*** Opening Source material ***
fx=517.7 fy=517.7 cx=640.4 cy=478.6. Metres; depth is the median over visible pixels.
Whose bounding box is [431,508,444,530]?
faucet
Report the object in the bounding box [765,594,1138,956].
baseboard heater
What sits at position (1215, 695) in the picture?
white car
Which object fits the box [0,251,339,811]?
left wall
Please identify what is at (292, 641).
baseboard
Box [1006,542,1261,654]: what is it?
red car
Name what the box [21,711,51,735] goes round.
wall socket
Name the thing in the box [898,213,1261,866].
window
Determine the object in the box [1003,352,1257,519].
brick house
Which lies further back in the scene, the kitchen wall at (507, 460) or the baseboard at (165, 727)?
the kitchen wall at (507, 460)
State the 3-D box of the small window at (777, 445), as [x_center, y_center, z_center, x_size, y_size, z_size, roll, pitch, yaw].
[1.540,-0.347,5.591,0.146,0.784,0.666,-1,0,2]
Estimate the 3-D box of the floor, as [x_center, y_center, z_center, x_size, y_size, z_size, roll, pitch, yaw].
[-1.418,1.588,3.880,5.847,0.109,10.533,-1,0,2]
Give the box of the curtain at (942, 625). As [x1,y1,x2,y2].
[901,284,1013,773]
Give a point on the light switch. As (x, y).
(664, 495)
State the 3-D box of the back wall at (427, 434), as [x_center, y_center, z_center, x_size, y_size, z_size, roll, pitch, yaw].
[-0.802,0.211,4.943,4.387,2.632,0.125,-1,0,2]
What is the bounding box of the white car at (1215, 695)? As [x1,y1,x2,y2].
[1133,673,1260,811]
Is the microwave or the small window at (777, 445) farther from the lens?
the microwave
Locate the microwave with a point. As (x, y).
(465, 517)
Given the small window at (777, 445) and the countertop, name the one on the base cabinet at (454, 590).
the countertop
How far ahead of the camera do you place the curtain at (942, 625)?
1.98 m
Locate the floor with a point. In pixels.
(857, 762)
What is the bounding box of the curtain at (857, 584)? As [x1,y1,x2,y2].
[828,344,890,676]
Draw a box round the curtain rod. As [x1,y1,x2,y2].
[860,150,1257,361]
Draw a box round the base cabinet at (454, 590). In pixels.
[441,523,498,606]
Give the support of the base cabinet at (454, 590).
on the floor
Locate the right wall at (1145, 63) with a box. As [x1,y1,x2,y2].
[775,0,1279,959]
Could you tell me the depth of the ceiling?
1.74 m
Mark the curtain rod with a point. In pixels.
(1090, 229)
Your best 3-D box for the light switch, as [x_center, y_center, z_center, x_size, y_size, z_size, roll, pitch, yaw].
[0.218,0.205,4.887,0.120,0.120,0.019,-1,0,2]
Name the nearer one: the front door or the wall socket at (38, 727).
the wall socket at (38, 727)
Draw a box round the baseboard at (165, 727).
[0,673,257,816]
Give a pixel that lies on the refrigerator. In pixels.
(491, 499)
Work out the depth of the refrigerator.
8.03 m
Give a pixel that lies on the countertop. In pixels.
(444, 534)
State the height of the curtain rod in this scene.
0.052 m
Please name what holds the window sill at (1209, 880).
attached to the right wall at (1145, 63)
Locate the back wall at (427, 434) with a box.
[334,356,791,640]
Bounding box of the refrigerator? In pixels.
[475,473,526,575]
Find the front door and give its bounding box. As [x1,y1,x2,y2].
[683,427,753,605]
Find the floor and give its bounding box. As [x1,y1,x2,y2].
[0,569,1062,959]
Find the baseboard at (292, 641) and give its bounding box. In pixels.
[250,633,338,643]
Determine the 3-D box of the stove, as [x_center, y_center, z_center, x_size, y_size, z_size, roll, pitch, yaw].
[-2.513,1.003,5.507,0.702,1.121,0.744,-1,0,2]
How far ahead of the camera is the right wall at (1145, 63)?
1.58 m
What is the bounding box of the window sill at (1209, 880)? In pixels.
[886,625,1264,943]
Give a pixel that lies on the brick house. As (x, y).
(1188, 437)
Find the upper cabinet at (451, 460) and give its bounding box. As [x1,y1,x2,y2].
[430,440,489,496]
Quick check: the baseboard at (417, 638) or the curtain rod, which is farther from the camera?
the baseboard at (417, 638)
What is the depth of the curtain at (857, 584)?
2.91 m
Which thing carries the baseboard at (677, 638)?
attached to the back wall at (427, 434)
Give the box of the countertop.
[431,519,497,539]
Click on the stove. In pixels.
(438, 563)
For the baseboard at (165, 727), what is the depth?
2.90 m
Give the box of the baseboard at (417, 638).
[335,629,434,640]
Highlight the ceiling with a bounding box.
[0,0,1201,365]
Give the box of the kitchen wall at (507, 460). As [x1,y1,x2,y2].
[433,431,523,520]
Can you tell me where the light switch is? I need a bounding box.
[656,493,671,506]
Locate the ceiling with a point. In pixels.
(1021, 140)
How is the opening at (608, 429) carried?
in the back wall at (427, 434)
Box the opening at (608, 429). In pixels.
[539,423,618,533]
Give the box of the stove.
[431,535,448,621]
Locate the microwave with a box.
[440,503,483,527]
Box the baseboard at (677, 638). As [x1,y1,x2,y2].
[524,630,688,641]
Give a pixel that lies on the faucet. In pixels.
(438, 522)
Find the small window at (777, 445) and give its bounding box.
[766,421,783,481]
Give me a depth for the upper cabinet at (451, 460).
*** Closing Source material ***
Say every entry again, exactly as it reads.

fx=517.7 fy=517.7 cx=640.4 cy=478.6. Metres; depth is the median over visible pixels.
Whose bounding box is [431,508,444,530]?
faucet
Report the object in the bounding box [765,594,1138,956].
baseboard heater
What sits at position (1215, 695) in the picture?
white car
Which object fits the box [0,251,339,811]?
left wall
Please identify what is at (292, 641).
baseboard
Box [1006,542,1261,654]: what is it?
red car
Name what the box [21,711,51,735] goes round.
wall socket
Name the thing in the box [898,213,1261,866].
window
Determine the object in the box [1003,352,1257,519].
brick house
Which lies further back in the scene, the kitchen wall at (507, 460) or the baseboard at (165, 727)?
the kitchen wall at (507, 460)
State the 3-D box of the small window at (777, 445), as [x_center, y_center, z_center, x_size, y_size, z_size, roll, pitch, yaw].
[1.540,-0.347,5.591,0.146,0.784,0.666,-1,0,2]
Estimate the 3-D box of the floor, as [x_center, y_center, z_center, x_size, y_size, z_size, roll, pitch, yaw].
[-1.418,1.588,3.880,5.847,0.109,10.533,-1,0,2]
Give the box of the curtain at (942, 625). As [x1,y1,x2,y2].
[901,284,1013,773]
Give a point on the light switch. As (x, y).
(664, 495)
State the 3-D box of the back wall at (427, 434), as [x_center, y_center, z_center, x_size, y_size, z_size, roll, pitch, yaw].
[-0.802,0.211,4.943,4.387,2.632,0.125,-1,0,2]
What is the bounding box of the white car at (1215, 695)? As [x1,y1,x2,y2].
[1133,673,1260,811]
Is the microwave or the small window at (777, 445) farther from the lens?
the microwave
Locate the microwave with a point. As (x, y).
(465, 517)
Given the small window at (777, 445) and the countertop, name the one on the base cabinet at (454, 590).
the countertop
How far ahead of the camera do you place the curtain at (942, 625)?
1.98 m
Locate the floor with a point. In pixels.
(857, 762)
What is the bounding box of the curtain at (857, 584)? As [x1,y1,x2,y2].
[828,344,890,676]
Draw a box round the curtain rod. As [x1,y1,x2,y2].
[860,150,1257,361]
Draw a box round the base cabinet at (454, 590). In pixels.
[441,523,498,606]
Give the support of the base cabinet at (454, 590).
on the floor
Locate the right wall at (1145, 63) with a box. As [x1,y1,x2,y2].
[775,0,1279,959]
Could you tell me the depth of the ceiling?
1.74 m
Mark the curtain rod with a point. In pixels.
(1090, 229)
Your best 3-D box for the light switch, as [x_center, y_center, z_center, x_size, y_size, z_size, roll, pitch, yaw].
[0.218,0.205,4.887,0.120,0.120,0.019,-1,0,2]
Name the nearer one: the front door or the wall socket at (38, 727).
the wall socket at (38, 727)
Draw a box round the baseboard at (165, 727).
[0,673,257,816]
Give a pixel that lies on the refrigerator. In pixels.
(491, 499)
Work out the depth of the refrigerator.
8.03 m
Give a pixel that lies on the countertop. In pixels.
(444, 534)
State the height of the curtain rod in this scene.
0.052 m
Please name what holds the window sill at (1209, 880).
attached to the right wall at (1145, 63)
Locate the back wall at (427, 434) with a box.
[334,356,791,640]
Bounding box of the refrigerator? In pixels.
[475,473,526,575]
Find the front door and give its bounding box. As [x1,y1,x2,y2].
[683,427,753,605]
Find the floor and give its bounding box. As [x1,y1,x2,y2].
[0,569,1062,959]
Find the baseboard at (292, 641) and give its bounding box. In pixels.
[250,633,338,643]
Determine the 3-D box of the stove, as [x_center, y_center, z_center, x_size, y_size, z_size, roll, pitch, yaw].
[-2.513,1.003,5.507,0.702,1.121,0.744,-1,0,2]
How far ahead of the camera is the right wall at (1145, 63)?
1.58 m
What is the bounding box of the window sill at (1209, 880)? In pixels.
[886,625,1264,943]
Give a pixel that lies on the brick house. As (x, y).
(1188, 437)
Find the upper cabinet at (451, 460) and give its bounding box. As [x1,y1,x2,y2].
[430,440,489,496]
Quick check: the baseboard at (417, 638) or the curtain rod, which is farther from the camera?
the baseboard at (417, 638)
What is the depth of the curtain at (857, 584)?
2.91 m
Which thing carries the baseboard at (677, 638)?
attached to the back wall at (427, 434)
Give the box of the countertop.
[431,519,497,539]
Click on the stove. In pixels.
(438, 563)
For the baseboard at (165, 727), what is the depth?
2.90 m
Give the box of the baseboard at (417, 638).
[335,629,434,640]
Highlight the ceiling with a bounding box.
[0,0,1201,365]
Give the box of the kitchen wall at (507, 460). As [x1,y1,x2,y2].
[433,431,523,520]
Can you tell me where the light switch is? I need a bounding box.
[656,493,671,506]
Locate the ceiling with a point. In pixels.
(1021, 140)
How is the opening at (608, 429) carried?
in the back wall at (427, 434)
Box the opening at (608, 429). In pixels.
[539,423,618,533]
Give the box of the stove.
[431,535,448,621]
Locate the microwave with a box.
[440,503,483,527]
Box the baseboard at (677, 638). As [x1,y1,x2,y2].
[524,630,688,641]
Give a pixel that lies on the faucet. In pixels.
(438, 522)
Find the small window at (777, 445) and give its bounding box.
[766,421,783,481]
Give me a depth for the upper cabinet at (451, 460).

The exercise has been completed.